Vom inhaftierten Lesemuffel zum Musterschüler und Studenten

Ehrenamtliche Mitarbeit – Unterrichtsassistenz

2013 wurde ich von der Schule in der Haftanstalt Fuhlsbüttel angefragt, einen jungen Häftling, Herrn M. zu unterstützen, der aus der Anstalt heraus zunächst seinen Realschulabschluss anstrebte. Ich übernahm diese Aufgabe im Fach Deutsch. Drei andere freie MitarbeiterInnen übernahmen die Fächer Englisch, Frau Knöbel, und Mathematik, Frau Paulitsch und Herr Thier.

Wir trafen den jungen Mann einmal in der Woche in der Schule in Fuhlsbüttel zu getrennten Terminen, vorbildlich unterstützt von den beiden Lehrkräften der Schule. Arbeitsgrundlage waren die Arbeitshefte einer externen Schule. Die Unterstützung durch uns Lehrer war Voraussetzung für den Erfolg, da es sonst keinerlei Austausch für den Schüler gab.

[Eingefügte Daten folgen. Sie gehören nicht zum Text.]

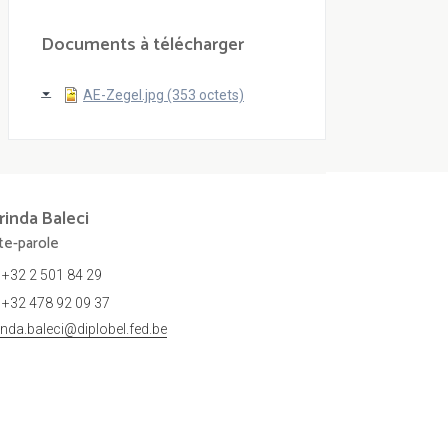
Documents à télécharger
AE-Zegel.jpg (353 octets)
rinda
Baleci
te-parole
+32 2 501 84 29
+32 478 92 09 37
rinda.baleci@diplobel.fed.be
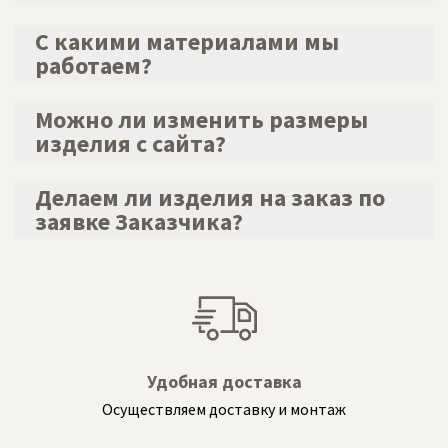
С какими материалами мы
По форме обратной связи или предварительно
работаем?
позвонив нам по телефону
Можно ли изменить размеры
Все породы дерева:
сосна
изделия с сайта?
лиственница
береза
Делаем ли изделия на заказ по
Безусловно. Все что в рамках безопасности и ГОСТ
ясень
заявке Заказчика?
дуб
термодревесина
Конечно. Можно по Вашим эскизам, так и сами
Это только основные, часто заказываемые породы.
разрабатываем проекты и 3D модели
Так же работаем с металлом (металлокаркасс)
Удобная доставка
Осуществляем доставку и монтаж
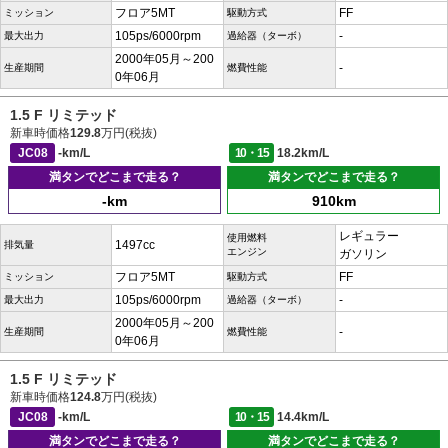
フロア5MT
FF
ミッション
駆動方式
105ps/6000rpm
-
最大出力
過給器（ターボ）
2000年05月～200
-
生産期間
燃費性能
0年06月
1.5 F リミテッド
新車時価格
129.8
万円(税抜)
JC08
-km/L
10・15
18.2km/L
満タンでどこまで走る？
満タンでどこまで走る？
-km
910km
レギュラー
使用燃料
1497cc
排気量
エンジン
ガソリン
フロア5MT
FF
ミッション
駆動方式
105ps/6000rpm
-
最大出力
過給器（ターボ）
2000年05月～200
-
生産期間
燃費性能
0年06月
1.5 F リミテッド
新車時価格
124.8
万円(税抜)
JC08
-km/L
10・15
14.4km/L
満タンでどこまで走る？
満タンでどこまで走る？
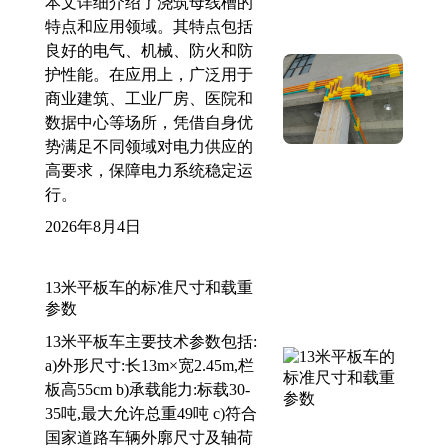
本文详细介绍了浇筑母线槽的
特点和应用领域。其特点包括
良好的电气、机械、防火和防
护性能。在应用上，广泛用于
商业建筑、工业厂房、医院和
数据中心等场所，凭借自身优
势满足不同领域对电力供应的
高要求，保障电力系统稳定运
行。
2026年8月4日
13米平板车的标准尺寸和载重
参数
13米平板车主要技术参数包括:
a)外形尺寸:长13m×宽2.45m,栏
板高55cm b)承载能力:标载30-
35吨,最大允许总重49吨 c)符合
国家道路车辆外廓尺寸及轴荷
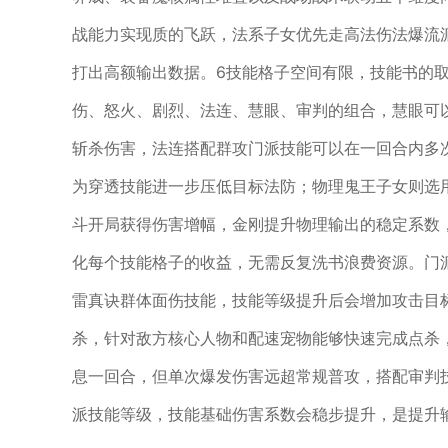
战能力实现质的飞跃，法系子女优先走高法伤法爆流
打出高额输出数据。6技能格子空间有限，技能书的
伤、怒火、剧烈、法连、慧眼、审判的组合，慧眼可
斩杀伤害，法连搭配群攻门派技能可以在一回合内多
为穿透技能进一步压低目标法防；物理鬼王子女则选
斗开局获得伤害增幅，金刚提升物理输出的稳定系数
化每个技能格子的收益，无需反复洗书浪费资源。门
雷真诀群体面伤技能，技能等级提升后会增加攻击目
杀，针对敌方核心人物和配速宠物能够快速完成点杀
息一回合，但单次爆发伤害远超常规普攻，搭配审判
派技能等级，技能基础伤害系数会稳步提升，是提升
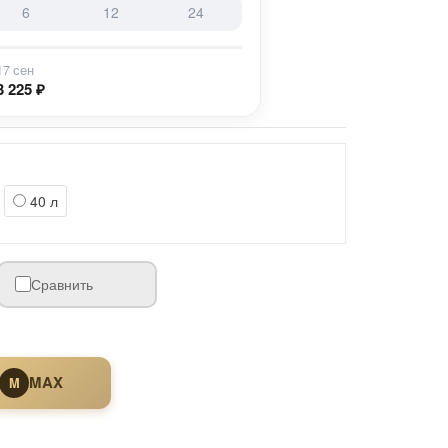
6
12
24
17 сен
3 225 ₽
40 л
Сравнить
MAX
M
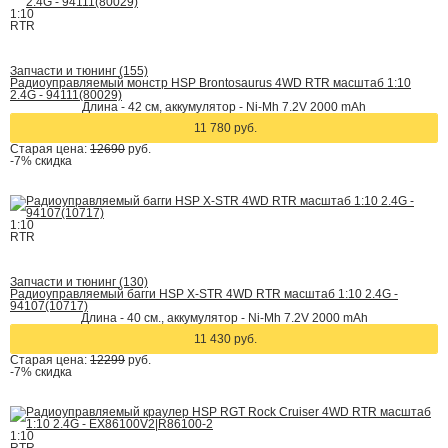
1:10
RTR
Запчасти и тюнинг (155)
Радиоуправляемый монстр HSP Brontosaurus 4WD RTR масштаб 1:10
2.4G - 94111(80029)
Длина - 42 cм, аккумулятор - Ni-Mh 7.2V 2000 mAh
11 780 руб.
Старая цена:
12690
руб.
-7%
скидка
1:10
RTR
Запчасти и тюнинг (130)
Радиоуправляемый багги HSP X-STR 4WD RTR масштаб 1:10 2.4G -
94107(10717)
Длина - 40 см., аккумулятор - Ni-Mh 7.2V 2000 mAh
11 430 руб.
Старая цена:
12299
руб.
-7%
скидка
1:10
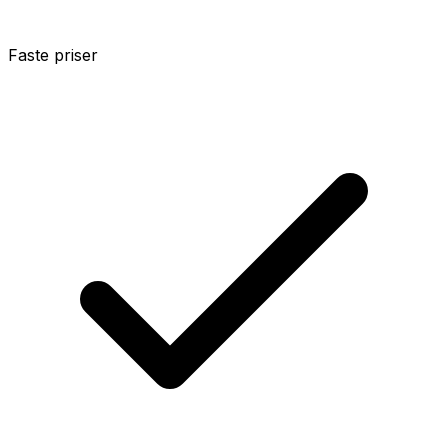
Faste priser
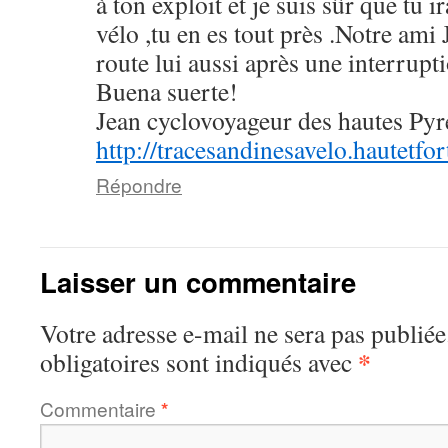
à ton exploit et je suis sûr que tu 
vélo ,tu en es tout près .Notre ami
route lui aussi après une interrupt
Buena suerte!
Jean cyclovoyageur des hautes Pyr
http://tracesandinesavelo.hautetfo
Répondre
Laisser un commentaire
Votre adresse e-mail ne sera pas publiée
*
obligatoires sont indiqués avec
Commentaire
*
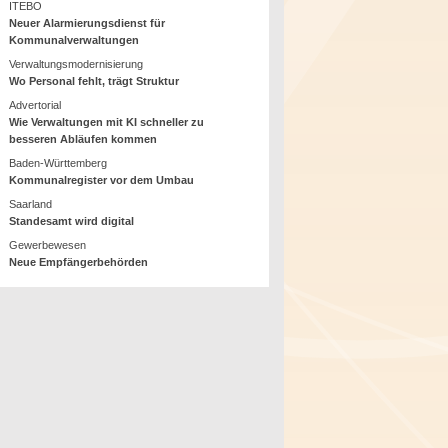
ITEBO
Neuer Alarmierungsdienst für
Kommunalverwaltungen
Verwaltungsmodernisierung
Wo Personal fehlt, trägt Struktur
Advertorial
Wie Verwaltungen mit KI schneller zu
besseren Abläufen kommen
Baden-Württemberg
Kommunalregister vor dem Umbau
Saarland
Standesamt wird digital
Gewerbewesen
Neue Empfängerbehörden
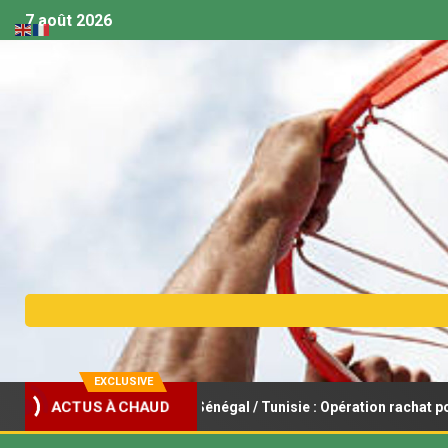
7 août 2026
EXCLUSIVE
ACTUS À CHAUD
ket féminin U18 – Sénégal / Tunisie : Opération rachat pour les Lion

Unser Verhältnis war von Anfang vertrauensvoll und ergebnisorientiert, da M. im positiven Sinne ehrgeizig und pflichtbewusst war.

Ich zitiere aus einem Gutachten, das ich damals für die Staatsanwaltschaft erstellt habe:

Ich unterstütze Herrn M. schon längere Zeit in der Regel wöchentlich in diesem Fach, beginnend in der JVA Fuhlsbüttel. Herr M. arbeitet von Beginn an mit großer Zielstrebigkeit und Energie an diesem wie an anderen Fächern und hat dabei große Fortschritte erzielt. Er schickt alle Aufgaben rechtzeitig ein und bemüht sich um große Selbstständigkeit und Eigenständigkeit. Dabei hat er gezeigt, dass seine schulische Arbeit für ihn Priorität hat und er bereit ist, dafür andere Bedürfnisse mit Konsequenz zurückzustellen. Ein Einsatz, den ich mir bei manchem meiner Oberstufenschüler gewünscht hätte. 
Mit wachsendem Fortschreiten ist seine Arbeit u.a. mit aufwendigen Lektüre Arbeiten verbunden, mit einer Spanne von der Antike über die deutsche Klassik bis zur Gegenwart. Dies ist –auch angesichts seines Migrationshintergrundes -mit einem hohen Zeitaufwand und großen Anforderungen an die Konzentration verbunden. Dazu kommen aufwendige schriftliche Ausarbeitungen.

Die Situation wurde erschwert, nachdem er nach Glasmoor verlegt worden war, da seine Unterbringung in einem Mehrbettzimmer und die Anforderungen durch eine Berufstätigkeit wenig Raum zum Lernen ließen. Dabei verlor M. aber nie sein Ziel aus den Augen. In meinem Fall setzten wir den Unterricht zunächst in seiner alten Wohnung und dann bei mir zu Hause fort. Dadurch ergab sich auch ein positives Verhältnis zu meiner Frau, was fördernde Gespräche zu seiner Lebensplanung ermöglichte. Gleichzeitig entwickelte sich ein herzlicher Kontakt zwischen uns und seiner Familie, der zu zwei Einladungen in deren Wohnung führte. Das gleiche gilt für die anderen Unterstützer.

Ergebnis: 2015 konnte Herr M. seine externe Prüfung der Sekundarstufe I ablegen und die Berechtigung für den Besuch einer Fachoberschule erwerben, mit dem zweitbesten Ergebnis des Jahrgangs. Die regelmäßige Betreuung war für mich damit abgeschlossen. Die Unterstützung in Mathematik/Physik ging noch eine Zeitlang weiter.

Jetzt ist er Werkstudent an einer Fachhochschule im Fach Verfahrenstechnik. Das Studium steht vor dem erfolgreichen Abschluss. Gleichzeitig leistet er ein Praxissemester mit der Aussicht auf Übernahme ab. Als Abrundung der gemeinsamen Arbeit habe ich ihm bei der Korrektur seiner Bachelorarbeit in Hinblick auf sprachliche Korrektheit geholfen. Im Anschluss strebt er einen Abschluss als Master an.

Nachtrag: Das Ergebnis der Bachelor Arbeit liegt mittlerweile vor: 1.3. Das ist wahrlich eine stolze Leistung! Außerdem ist Herr M. mittlerweile für sein gewünschtes Masterstudium zugelassen.